The largest US tech firms, currently accelerating their AI infrastructure buildout, may also be the best insulated from geopolitical supply chain shifts and trade disputes.
After a subdued start to 2025, the biggest names in US technology may be on the cusp of yet another period of outperformance.
Despite a lag in returns year-to-date, the sector has quietly reloaded, adjusted its valuations, and is showing signs that it is preparing to lead again, this time with more sustainable momentum.
Earnings tell the story. Collectively, the so-called Magnificent Seven — Apple, Microsoft, Alphabet, Amazon, Meta, Nvidia and Tesla — have delivered quarterly results that exceeded expectations by a wide margin.
While their share prices have retreated or stagnated since January, their profits have not. In fact, operating margins are expanding, cash flow is solid, and capital expenditures continue to point to long-term conviction in innovation-heavy strategies.
This divergence between earnings and stock prices is precisely what makes this moment so interesting.
Upside potential
With investor scepticism elevated and some sidelined capital seeking clarity, the upside potential could now be greater than it was when these stocks were soaring at the start of the decade.

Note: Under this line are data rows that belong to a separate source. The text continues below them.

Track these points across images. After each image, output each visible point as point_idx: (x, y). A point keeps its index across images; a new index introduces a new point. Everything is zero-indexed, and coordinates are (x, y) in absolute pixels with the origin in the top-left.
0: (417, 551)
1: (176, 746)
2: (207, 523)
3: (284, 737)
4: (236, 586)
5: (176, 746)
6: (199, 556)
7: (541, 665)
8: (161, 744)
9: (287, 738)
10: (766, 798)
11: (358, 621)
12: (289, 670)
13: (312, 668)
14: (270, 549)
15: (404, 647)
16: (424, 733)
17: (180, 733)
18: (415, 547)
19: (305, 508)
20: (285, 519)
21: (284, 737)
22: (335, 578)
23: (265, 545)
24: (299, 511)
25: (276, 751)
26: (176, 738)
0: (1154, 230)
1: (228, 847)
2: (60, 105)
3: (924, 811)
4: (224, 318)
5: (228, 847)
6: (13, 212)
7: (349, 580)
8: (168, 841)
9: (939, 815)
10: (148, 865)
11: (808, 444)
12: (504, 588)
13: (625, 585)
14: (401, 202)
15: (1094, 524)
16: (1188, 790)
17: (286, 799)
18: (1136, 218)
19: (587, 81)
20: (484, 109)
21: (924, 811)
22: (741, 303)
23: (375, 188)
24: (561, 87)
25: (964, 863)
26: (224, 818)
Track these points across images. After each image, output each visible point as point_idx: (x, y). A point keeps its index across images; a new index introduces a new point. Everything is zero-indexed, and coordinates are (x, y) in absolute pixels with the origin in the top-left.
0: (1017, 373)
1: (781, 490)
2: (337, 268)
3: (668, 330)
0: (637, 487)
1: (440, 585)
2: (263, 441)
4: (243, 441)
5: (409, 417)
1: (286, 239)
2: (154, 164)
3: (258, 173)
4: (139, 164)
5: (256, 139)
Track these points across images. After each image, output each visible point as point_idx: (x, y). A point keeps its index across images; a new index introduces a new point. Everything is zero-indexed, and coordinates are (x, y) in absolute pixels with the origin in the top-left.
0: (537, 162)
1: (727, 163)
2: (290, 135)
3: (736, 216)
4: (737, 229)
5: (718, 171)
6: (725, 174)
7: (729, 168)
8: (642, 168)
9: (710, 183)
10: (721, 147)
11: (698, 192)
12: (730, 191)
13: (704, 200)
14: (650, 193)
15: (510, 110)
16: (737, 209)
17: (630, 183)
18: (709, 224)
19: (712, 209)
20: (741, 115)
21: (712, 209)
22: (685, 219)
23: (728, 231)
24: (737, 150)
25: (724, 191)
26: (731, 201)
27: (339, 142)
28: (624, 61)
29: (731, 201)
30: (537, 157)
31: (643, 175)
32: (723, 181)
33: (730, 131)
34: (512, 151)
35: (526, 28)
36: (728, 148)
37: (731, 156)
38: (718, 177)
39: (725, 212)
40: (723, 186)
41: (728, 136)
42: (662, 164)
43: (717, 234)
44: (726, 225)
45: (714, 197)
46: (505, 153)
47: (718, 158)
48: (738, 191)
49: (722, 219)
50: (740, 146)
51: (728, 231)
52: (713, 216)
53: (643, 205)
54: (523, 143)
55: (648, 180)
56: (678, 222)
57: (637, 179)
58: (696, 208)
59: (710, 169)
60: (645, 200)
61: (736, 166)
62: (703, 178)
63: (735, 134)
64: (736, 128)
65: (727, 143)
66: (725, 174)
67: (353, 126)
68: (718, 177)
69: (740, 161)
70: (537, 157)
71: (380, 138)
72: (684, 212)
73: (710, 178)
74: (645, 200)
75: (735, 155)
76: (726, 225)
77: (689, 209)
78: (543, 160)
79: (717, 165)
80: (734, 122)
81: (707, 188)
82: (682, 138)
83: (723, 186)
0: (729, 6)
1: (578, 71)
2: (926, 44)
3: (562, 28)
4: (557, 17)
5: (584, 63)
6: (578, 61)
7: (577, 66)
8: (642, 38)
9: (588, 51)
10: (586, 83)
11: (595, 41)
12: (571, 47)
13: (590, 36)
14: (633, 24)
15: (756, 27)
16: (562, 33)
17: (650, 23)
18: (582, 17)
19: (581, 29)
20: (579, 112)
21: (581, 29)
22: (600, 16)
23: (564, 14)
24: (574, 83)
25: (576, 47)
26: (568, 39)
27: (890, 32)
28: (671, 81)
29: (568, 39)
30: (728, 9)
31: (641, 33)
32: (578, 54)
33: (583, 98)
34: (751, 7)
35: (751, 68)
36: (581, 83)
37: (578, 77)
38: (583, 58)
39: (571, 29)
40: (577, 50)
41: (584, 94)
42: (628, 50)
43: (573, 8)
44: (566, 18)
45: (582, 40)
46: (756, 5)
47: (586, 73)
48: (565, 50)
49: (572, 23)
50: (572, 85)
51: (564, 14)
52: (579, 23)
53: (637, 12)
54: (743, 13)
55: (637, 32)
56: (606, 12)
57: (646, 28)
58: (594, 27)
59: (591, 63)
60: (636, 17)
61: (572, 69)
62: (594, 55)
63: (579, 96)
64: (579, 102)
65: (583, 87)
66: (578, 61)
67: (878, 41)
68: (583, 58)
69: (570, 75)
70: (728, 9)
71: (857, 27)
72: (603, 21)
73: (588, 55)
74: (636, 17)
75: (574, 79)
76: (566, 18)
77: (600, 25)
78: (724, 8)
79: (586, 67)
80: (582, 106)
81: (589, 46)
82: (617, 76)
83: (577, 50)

Forward price-to-earnings ratios have compressed significantly, especially for Nvidia and Meta, which previously led 2023’s explosive rally. Valuations that once looked stretched now appear palatable — or even attractive — given the underlying growth profiles.
It is also worth remembering how these companies tend to behave when markets wobble. Their revenue streams are less cyclical than most.
Many of their core services, such as cloud infrastructure, advertising, ecommerce, AI platforms and subscription ecosystems, do not just endure in low growth environments, they flourish. This makes them surprisingly resilient during macroeconomic turbulence.
In a world where monetary policy is being reassessed and global growth feels uneven, that resilience becomes a market advantage.
There is also a powerful historical rhythm, too, that could be about to kick in. July has often been a fertile month for the biggest tech names.
“Many of the tech firms' core services, such as cloud infrastructure, advertising, ecommerce, AI platforms and subscription ecosystems, do not just endure in low growth environments, they flourish”
Aggressive buyers
This is typically a period when many US firms ramp up share buyback programmes following earnings season. Tech companies, in particular, sit on immense piles of cash and tend to be among the most aggressive buyers of their own stock. This demand can serve as a powerful tailwind during summer months when market volume thins and retail investors return.
In addition, the AI arms race hasn’t slowed. While the headlines might have cooled, the infrastructure build-out beneath the surface is accelerating.
Microsoft and Google are both scaling new AI models and cloud platforms faster than ever. Amazon’s AWS continues to expand its AI footprint into enterprise. Nvidia is still cornering the market on chips that drive the entire ecosystem. Apple’s next major hardware cycle, which looks set to include AI-enhanced devices, is drawing investor speculation — and with good reason. Even Tesla, whose stock has struggled, remains central to discussions around robotics, automation, and next-gen compute.
Geopolitics is also casting these companies in a new light. With ongoing trade disputes, supply chain shifts and AI regulation debates dominating headlines, large US tech firms — especially those with vertical integration and control over their data and chips — are better insulated than smaller players.
They have the resources to absorb legal battles, negotiate favourable terms and maintain a competitive edge in the regulatory thicket forming around advanced technologies.
As such, while some investors are still asking whether the rally has gone too far, or if the sector is due for a larger correction, the fundamentals suggest otherwise.
I believe that what we can see playing out is not a bubble that is bursting, but a readjustment. The euphoria of 2023 gave way to scepticism in early 2025, but beneath the noise, the core businesses of these tech giants are outperforming.
It is often this gap between perception and performance where the most compelling opportunities lie.
Markets rarely reward complacency. When investor consensus leans too heavily in one direction, whether optimism or caution, the best returns tend to come from contrarian positioning rooted in data.
Currently, the most unloved leadership group of 2025 might also be the most prepared to rally.